# Work item:
After finding the line with "right front paw: (357, 582)" in the data below, set down exactly each line through the one with "right shoulder: (99, 340)", inclusive, and stop there.

# Exercise materials:
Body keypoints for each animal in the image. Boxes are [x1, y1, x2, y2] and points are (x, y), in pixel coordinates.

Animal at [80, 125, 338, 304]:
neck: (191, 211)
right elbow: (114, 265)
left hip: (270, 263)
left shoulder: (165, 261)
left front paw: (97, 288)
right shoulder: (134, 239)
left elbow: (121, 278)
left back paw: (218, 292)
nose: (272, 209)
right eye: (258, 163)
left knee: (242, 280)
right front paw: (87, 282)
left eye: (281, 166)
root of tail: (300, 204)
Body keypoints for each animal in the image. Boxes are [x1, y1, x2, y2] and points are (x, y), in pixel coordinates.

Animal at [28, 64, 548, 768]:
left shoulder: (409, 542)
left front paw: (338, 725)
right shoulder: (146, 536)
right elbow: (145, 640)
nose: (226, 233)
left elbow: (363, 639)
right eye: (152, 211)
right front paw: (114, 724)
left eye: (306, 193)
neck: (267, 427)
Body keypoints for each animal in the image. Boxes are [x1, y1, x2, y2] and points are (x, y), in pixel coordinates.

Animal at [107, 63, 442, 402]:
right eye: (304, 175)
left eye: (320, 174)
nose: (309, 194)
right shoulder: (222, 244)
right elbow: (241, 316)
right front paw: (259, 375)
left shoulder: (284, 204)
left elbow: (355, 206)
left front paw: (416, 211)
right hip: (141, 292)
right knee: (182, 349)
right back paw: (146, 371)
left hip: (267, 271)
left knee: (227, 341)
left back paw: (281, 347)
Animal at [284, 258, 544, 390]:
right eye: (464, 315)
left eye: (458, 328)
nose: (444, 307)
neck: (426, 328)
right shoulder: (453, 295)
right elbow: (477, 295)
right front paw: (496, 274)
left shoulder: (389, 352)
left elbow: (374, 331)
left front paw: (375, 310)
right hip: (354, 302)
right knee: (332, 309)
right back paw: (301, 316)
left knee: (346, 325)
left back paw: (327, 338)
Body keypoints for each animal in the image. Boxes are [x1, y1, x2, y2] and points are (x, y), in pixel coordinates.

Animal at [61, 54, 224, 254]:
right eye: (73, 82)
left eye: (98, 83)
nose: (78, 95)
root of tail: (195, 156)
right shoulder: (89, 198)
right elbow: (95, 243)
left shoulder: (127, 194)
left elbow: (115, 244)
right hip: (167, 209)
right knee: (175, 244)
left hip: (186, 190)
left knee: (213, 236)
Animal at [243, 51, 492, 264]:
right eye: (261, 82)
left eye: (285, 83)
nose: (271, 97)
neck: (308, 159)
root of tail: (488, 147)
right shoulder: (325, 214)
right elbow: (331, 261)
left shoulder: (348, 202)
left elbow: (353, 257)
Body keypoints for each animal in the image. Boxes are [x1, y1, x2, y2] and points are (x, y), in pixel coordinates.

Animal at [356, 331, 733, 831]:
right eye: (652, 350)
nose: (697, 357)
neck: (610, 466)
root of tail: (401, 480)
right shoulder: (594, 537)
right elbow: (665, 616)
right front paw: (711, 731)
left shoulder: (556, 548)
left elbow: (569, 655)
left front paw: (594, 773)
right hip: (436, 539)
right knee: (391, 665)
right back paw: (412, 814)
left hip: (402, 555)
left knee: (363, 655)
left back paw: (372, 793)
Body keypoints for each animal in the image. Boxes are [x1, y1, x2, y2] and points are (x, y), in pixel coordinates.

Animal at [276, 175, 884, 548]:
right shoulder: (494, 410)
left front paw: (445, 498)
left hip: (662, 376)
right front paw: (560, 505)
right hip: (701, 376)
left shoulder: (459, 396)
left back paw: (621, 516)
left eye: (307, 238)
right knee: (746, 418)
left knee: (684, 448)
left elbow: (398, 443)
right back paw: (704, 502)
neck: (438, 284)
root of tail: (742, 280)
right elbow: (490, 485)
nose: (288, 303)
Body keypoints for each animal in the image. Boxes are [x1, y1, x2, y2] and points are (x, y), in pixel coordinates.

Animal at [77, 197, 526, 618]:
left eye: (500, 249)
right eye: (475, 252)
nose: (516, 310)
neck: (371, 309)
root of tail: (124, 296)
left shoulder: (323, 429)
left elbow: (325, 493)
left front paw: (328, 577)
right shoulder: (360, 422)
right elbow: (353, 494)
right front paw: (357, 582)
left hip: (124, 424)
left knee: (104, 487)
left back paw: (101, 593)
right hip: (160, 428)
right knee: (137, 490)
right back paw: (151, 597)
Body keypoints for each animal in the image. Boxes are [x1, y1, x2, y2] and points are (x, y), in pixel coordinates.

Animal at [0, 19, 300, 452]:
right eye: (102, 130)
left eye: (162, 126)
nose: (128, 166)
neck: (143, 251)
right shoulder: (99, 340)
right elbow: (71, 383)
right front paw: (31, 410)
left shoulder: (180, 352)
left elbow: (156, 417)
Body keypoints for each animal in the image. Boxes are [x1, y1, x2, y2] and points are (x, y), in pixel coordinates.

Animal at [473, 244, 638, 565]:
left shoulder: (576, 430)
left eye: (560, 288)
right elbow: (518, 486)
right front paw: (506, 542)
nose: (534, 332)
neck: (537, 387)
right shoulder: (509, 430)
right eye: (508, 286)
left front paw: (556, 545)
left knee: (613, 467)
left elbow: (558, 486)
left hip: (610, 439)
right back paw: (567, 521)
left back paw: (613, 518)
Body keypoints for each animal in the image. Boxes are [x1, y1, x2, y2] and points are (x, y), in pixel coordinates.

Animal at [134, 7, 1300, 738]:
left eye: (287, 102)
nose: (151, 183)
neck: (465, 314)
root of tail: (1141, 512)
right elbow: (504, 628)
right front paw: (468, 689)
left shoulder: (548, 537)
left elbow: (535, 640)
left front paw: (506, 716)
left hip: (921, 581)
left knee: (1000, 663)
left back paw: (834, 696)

# Answer area:
right front paw: (357, 582)
left hip: (124, 424)
left knee: (104, 487)
left back paw: (101, 593)
right hip: (160, 428)
right knee: (137, 490)
right back paw: (151, 597)
Body keypoints for each animal in the image. Boxes are [x1, y1, x2, y2] and points are (x, y), in pixel coordinates.

Animal at [0, 19, 300, 452]:
right eye: (102, 130)
left eye: (162, 126)
nose: (128, 166)
neck: (143, 251)
right shoulder: (99, 340)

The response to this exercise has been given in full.